- Python 3.7
- Conda for communote virtualenv
- pip3 for the rest
- Jupiter notebook
communoteParse_v2.py change the name of script to something less confusing such as parse.py parse version (single digit after a v, sometimes A or B versions) parse semesterID using (Winter:0 spring: 1 summer: 2 fall: 3) need to change getFormatAndDesc(filename) so that if it is a google doc it returns something useful. Currently returns "unknown" or have it return "GDOC" and have the downloadScript.py recog that as a google doc then have a way to determine if it should be downloaded as odt or odp only a handful of these cases so could hard code it if too much work if it should be odt, has line "" ends with "/PresentationObject" on the other hand if it should be odt, ends with "/DocumentObject"
downloadScript.py GDOC file type as mentioned in above in communoteParse_v2 section figure out authentication for google drive API to convert docx --> google doc trying using service account info in google-cloud-communote-211623.json
uploadScript.py code uses format: e.g. MATH 1ZA3 for dataCreated: if only know the year, use Jan 2nd of that year. Not sure what the format is of the data (iso or epoch?) use only semesterID, don't use semester (Winter:0 spring: 1 summer: 2 fall: 3) may need to make changes to the parser.py output to make the upload script easier to send data as needed in the appropriate format
CHANGES: (23/10/2018)
communoteParse_v2.py REMOVED redundant noteTag check getSemester: made it return "" reather than 0 if no semester is parsed fixed it to lowercase the tag found before comparing to seasons. findall ingnored case but still returned uppercase strings which then didn't match the lowercase strings
CHANGED getVersion:
finished previously incomplete function
ADDED output['version'] = getVersions(filename)
CHANGED getFormatAndDesc:
if no "." in file name means is a GDOC, changed that case to return "GDOC" as the extension rather than "unknown"
ADDED scrapeGDocType(fileID):
if no "." from getFormatAndDesc then calls this to return it's googledoc download type i.e. odt, odp, dos
appears there are only odt files anyways.

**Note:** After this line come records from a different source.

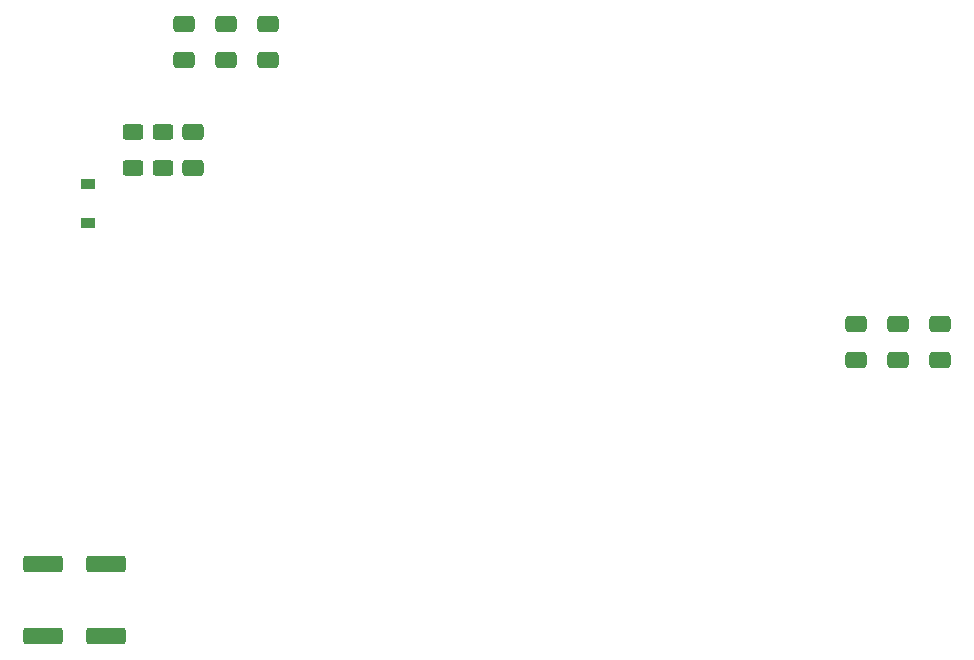
<source format=gtp>
G04 #@! TF.GenerationSoftware,KiCad,Pcbnew,(6.0.11)*
G04 #@! TF.CreationDate,2023-06-15T16:04:14+03:00*
G04 #@! TF.ProjectId,flyback_48V_48W,666c7962-6163-46b5-9f34-38565f343857,rev?*
G04 #@! TF.SameCoordinates,Original*
G04 #@! TF.FileFunction,Paste,Top*
G04 #@! TF.FilePolarity,Positive*
%FSLAX46Y46*%
G04 Gerber Fmt 4.6, Leading zero omitted, Abs format (unit mm)*
G04 Created by KiCad (PCBNEW (6.0.11)) date 2023-06-15 16:04:14*
%MOMM*%
%LPD*%
G01*
G04 APERTURE LIST*
G04 Aperture macros list*
%AMRoundRect*
0 Rectangle with rounded corners*
0 $1 Rounding radius*
0 $2 $3 $4 $5 $6 $7 $8 $9 X,Y pos of 4 corners*
0 Add a 4 corners polygon primitive as box body*
4,1,4,$2,$3,$4,$5,$6,$7,$8,$9,$2,$3,0*
0 Add four circle primitives for the rounded corners*
1,1,$1+$1,$2,$3*
1,1,$1+$1,$4,$5*
1,1,$1+$1,$6,$7*
1,1,$1+$1,$8,$9*
0 Add four rect primitives between the rounded corners*
20,1,$1+$1,$2,$3,$4,$5,0*
20,1,$1+$1,$4,$5,$6,$7,0*
20,1,$1+$1,$6,$7,$8,$9,0*
20,1,$1+$1,$8,$9,$2,$3,0*%
G04 Aperture macros list end*
%ADD10RoundRect,0.250000X-0.625000X0.400000X-0.625000X-0.400000X0.625000X-0.400000X0.625000X0.400000X0*%
%ADD11RoundRect,0.249999X-1.425001X0.450001X-1.425001X-0.450001X1.425001X-0.450001X1.425001X0.450001X0*%
%ADD12R,1.200000X0.900000*%
%ADD13RoundRect,0.250000X-0.650000X0.412500X-0.650000X-0.412500X0.650000X-0.412500X0.650000X0.412500X0*%
G04 APERTURE END LIST*
D10*
X120904000Y-44424000D03*
X120904000Y-47524000D03*
D11*
X116078000Y-81024000D03*
X116078000Y-87124000D03*
D10*
X118364000Y-44424000D03*
X118364000Y-47524000D03*
D12*
X114554000Y-48896000D03*
X114554000Y-52196000D03*
D13*
X123444000Y-44411500D03*
X123444000Y-47536500D03*
X126238000Y-35267500D03*
X126238000Y-38392500D03*
X186690000Y-60667500D03*
X186690000Y-63792500D03*
X179578000Y-60667500D03*
X179578000Y-63792500D03*
X183134000Y-60667500D03*
X183134000Y-63792500D03*
D11*
X110744000Y-81024000D03*
X110744000Y-87124000D03*
D13*
X122682000Y-35267500D03*
X122682000Y-38392500D03*
X129794000Y-35267500D03*
X129794000Y-38392500D03*
M02*

</source>
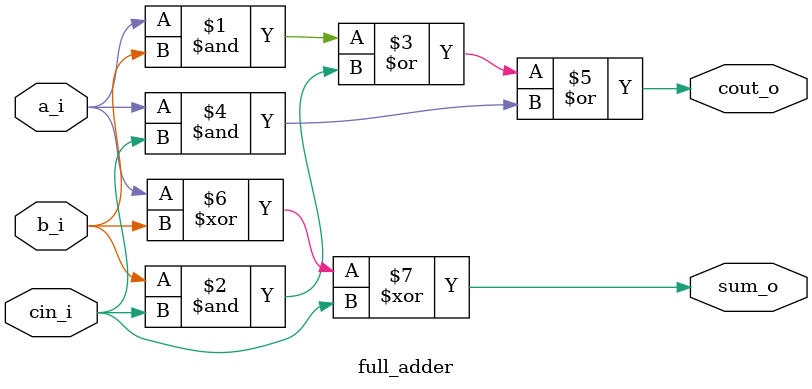
<source format=sv>
module full_adder (
    input  a_i,
    b_i,
    input  cin_i,
    output sum_o,
    cout_o
);
  assign cout_o = (a_i & b_i) | (b_i & cin_i) | (a_i & cin_i);
  assign sum_o  = a_i ^ b_i ^ cin_i;
endmodule

</source>
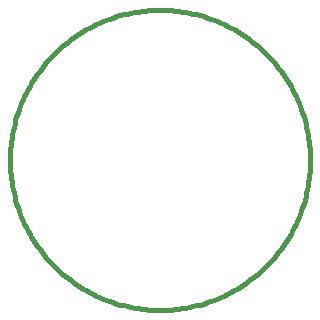
<source format=gto>
G75*
%MOIN*%
%OFA0B0*%
%FSLAX25Y25*%
%IPPOS*%
%LPD*%
%AMOC8*
5,1,8,0,0,1.08239X$1,22.5*
%
%ADD10C,0.01600*%
D10*
X0046300Y0091300D02*
X0046315Y0092527D01*
X0046360Y0093753D01*
X0046435Y0094978D01*
X0046541Y0096201D01*
X0046676Y0097421D01*
X0046841Y0098637D01*
X0047036Y0099848D01*
X0047261Y0101055D01*
X0047515Y0102255D01*
X0047798Y0103449D01*
X0048111Y0104636D01*
X0048453Y0105814D01*
X0048824Y0106984D01*
X0049223Y0108144D01*
X0049650Y0109295D01*
X0050106Y0110434D01*
X0050590Y0111562D01*
X0051101Y0112678D01*
X0051639Y0113781D01*
X0052204Y0114870D01*
X0052796Y0115945D01*
X0053414Y0117005D01*
X0054057Y0118050D01*
X0054727Y0119079D01*
X0055421Y0120090D01*
X0056140Y0121085D01*
X0056883Y0122062D01*
X0057649Y0123020D01*
X0058440Y0123959D01*
X0059252Y0124878D01*
X0060088Y0125777D01*
X0060945Y0126655D01*
X0061823Y0127512D01*
X0062722Y0128348D01*
X0063641Y0129160D01*
X0064580Y0129951D01*
X0065538Y0130717D01*
X0066515Y0131460D01*
X0067510Y0132179D01*
X0068521Y0132873D01*
X0069550Y0133543D01*
X0070595Y0134186D01*
X0071655Y0134804D01*
X0072730Y0135396D01*
X0073819Y0135961D01*
X0074922Y0136499D01*
X0076038Y0137010D01*
X0077166Y0137494D01*
X0078305Y0137950D01*
X0079456Y0138377D01*
X0080616Y0138776D01*
X0081786Y0139147D01*
X0082964Y0139489D01*
X0084151Y0139802D01*
X0085345Y0140085D01*
X0086545Y0140339D01*
X0087752Y0140564D01*
X0088963Y0140759D01*
X0090179Y0140924D01*
X0091399Y0141059D01*
X0092622Y0141165D01*
X0093847Y0141240D01*
X0095073Y0141285D01*
X0096300Y0141300D01*
X0097527Y0141285D01*
X0098753Y0141240D01*
X0099978Y0141165D01*
X0101201Y0141059D01*
X0102421Y0140924D01*
X0103637Y0140759D01*
X0104848Y0140564D01*
X0106055Y0140339D01*
X0107255Y0140085D01*
X0108449Y0139802D01*
X0109636Y0139489D01*
X0110814Y0139147D01*
X0111984Y0138776D01*
X0113144Y0138377D01*
X0114295Y0137950D01*
X0115434Y0137494D01*
X0116562Y0137010D01*
X0117678Y0136499D01*
X0118781Y0135961D01*
X0119870Y0135396D01*
X0120945Y0134804D01*
X0122005Y0134186D01*
X0123050Y0133543D01*
X0124079Y0132873D01*
X0125090Y0132179D01*
X0126085Y0131460D01*
X0127062Y0130717D01*
X0128020Y0129951D01*
X0128959Y0129160D01*
X0129878Y0128348D01*
X0130777Y0127512D01*
X0131655Y0126655D01*
X0132512Y0125777D01*
X0133348Y0124878D01*
X0134160Y0123959D01*
X0134951Y0123020D01*
X0135717Y0122062D01*
X0136460Y0121085D01*
X0137179Y0120090D01*
X0137873Y0119079D01*
X0138543Y0118050D01*
X0139186Y0117005D01*
X0139804Y0115945D01*
X0140396Y0114870D01*
X0140961Y0113781D01*
X0141499Y0112678D01*
X0142010Y0111562D01*
X0142494Y0110434D01*
X0142950Y0109295D01*
X0143377Y0108144D01*
X0143776Y0106984D01*
X0144147Y0105814D01*
X0144489Y0104636D01*
X0144802Y0103449D01*
X0145085Y0102255D01*
X0145339Y0101055D01*
X0145564Y0099848D01*
X0145759Y0098637D01*
X0145924Y0097421D01*
X0146059Y0096201D01*
X0146165Y0094978D01*
X0146240Y0093753D01*
X0146285Y0092527D01*
X0146300Y0091300D01*
X0146285Y0090073D01*
X0146240Y0088847D01*
X0146165Y0087622D01*
X0146059Y0086399D01*
X0145924Y0085179D01*
X0145759Y0083963D01*
X0145564Y0082752D01*
X0145339Y0081545D01*
X0145085Y0080345D01*
X0144802Y0079151D01*
X0144489Y0077964D01*
X0144147Y0076786D01*
X0143776Y0075616D01*
X0143377Y0074456D01*
X0142950Y0073305D01*
X0142494Y0072166D01*
X0142010Y0071038D01*
X0141499Y0069922D01*
X0140961Y0068819D01*
X0140396Y0067730D01*
X0139804Y0066655D01*
X0139186Y0065595D01*
X0138543Y0064550D01*
X0137873Y0063521D01*
X0137179Y0062510D01*
X0136460Y0061515D01*
X0135717Y0060538D01*
X0134951Y0059580D01*
X0134160Y0058641D01*
X0133348Y0057722D01*
X0132512Y0056823D01*
X0131655Y0055945D01*
X0130777Y0055088D01*
X0129878Y0054252D01*
X0128959Y0053440D01*
X0128020Y0052649D01*
X0127062Y0051883D01*
X0126085Y0051140D01*
X0125090Y0050421D01*
X0124079Y0049727D01*
X0123050Y0049057D01*
X0122005Y0048414D01*
X0120945Y0047796D01*
X0119870Y0047204D01*
X0118781Y0046639D01*
X0117678Y0046101D01*
X0116562Y0045590D01*
X0115434Y0045106D01*
X0114295Y0044650D01*
X0113144Y0044223D01*
X0111984Y0043824D01*
X0110814Y0043453D01*
X0109636Y0043111D01*
X0108449Y0042798D01*
X0107255Y0042515D01*
X0106055Y0042261D01*
X0104848Y0042036D01*
X0103637Y0041841D01*
X0102421Y0041676D01*
X0101201Y0041541D01*
X0099978Y0041435D01*
X0098753Y0041360D01*
X0097527Y0041315D01*
X0096300Y0041300D01*
X0095073Y0041315D01*
X0093847Y0041360D01*
X0092622Y0041435D01*
X0091399Y0041541D01*
X0090179Y0041676D01*
X0088963Y0041841D01*
X0087752Y0042036D01*
X0086545Y0042261D01*
X0085345Y0042515D01*
X0084151Y0042798D01*
X0082964Y0043111D01*
X0081786Y0043453D01*
X0080616Y0043824D01*
X0079456Y0044223D01*
X0078305Y0044650D01*
X0077166Y0045106D01*
X0076038Y0045590D01*
X0074922Y0046101D01*
X0073819Y0046639D01*
X0072730Y0047204D01*
X0071655Y0047796D01*
X0070595Y0048414D01*
X0069550Y0049057D01*
X0068521Y0049727D01*
X0067510Y0050421D01*
X0066515Y0051140D01*
X0065538Y0051883D01*
X0064580Y0052649D01*
X0063641Y0053440D01*
X0062722Y0054252D01*
X0061823Y0055088D01*
X0060945Y0055945D01*
X0060088Y0056823D01*
X0059252Y0057722D01*
X0058440Y0058641D01*
X0057649Y0059580D01*
X0056883Y0060538D01*
X0056140Y0061515D01*
X0055421Y0062510D01*
X0054727Y0063521D01*
X0054057Y0064550D01*
X0053414Y0065595D01*
X0052796Y0066655D01*
X0052204Y0067730D01*
X0051639Y0068819D01*
X0051101Y0069922D01*
X0050590Y0071038D01*
X0050106Y0072166D01*
X0049650Y0073305D01*
X0049223Y0074456D01*
X0048824Y0075616D01*
X0048453Y0076786D01*
X0048111Y0077964D01*
X0047798Y0079151D01*
X0047515Y0080345D01*
X0047261Y0081545D01*
X0047036Y0082752D01*
X0046841Y0083963D01*
X0046676Y0085179D01*
X0046541Y0086399D01*
X0046435Y0087622D01*
X0046360Y0088847D01*
X0046315Y0090073D01*
X0046300Y0091300D01*
M02*

</source>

problem with: {"code": "CHEM 1E03", "description": "Chapter 19 & 20", "format": "odt", "solution": false, "volume": "19", "version": "", "year": "", "semesterId": "", "type": "note", "fileID": "0BxW61uJyyN8TS3g1V0dwMVhmWEE"}
It is a .doc but doesn't have a file extension in the original file name. The parser then labbels it as an odt when it should be labeled as a .doc in the output text file. Only want google docs to be labelled as odt's in the output.txt file.
Dec 2nd
Problem where uploading docx but sending data in request that it is odt or vice verse? maybe not. could just be that the odt files can't be viewed on site b/c not supported yet?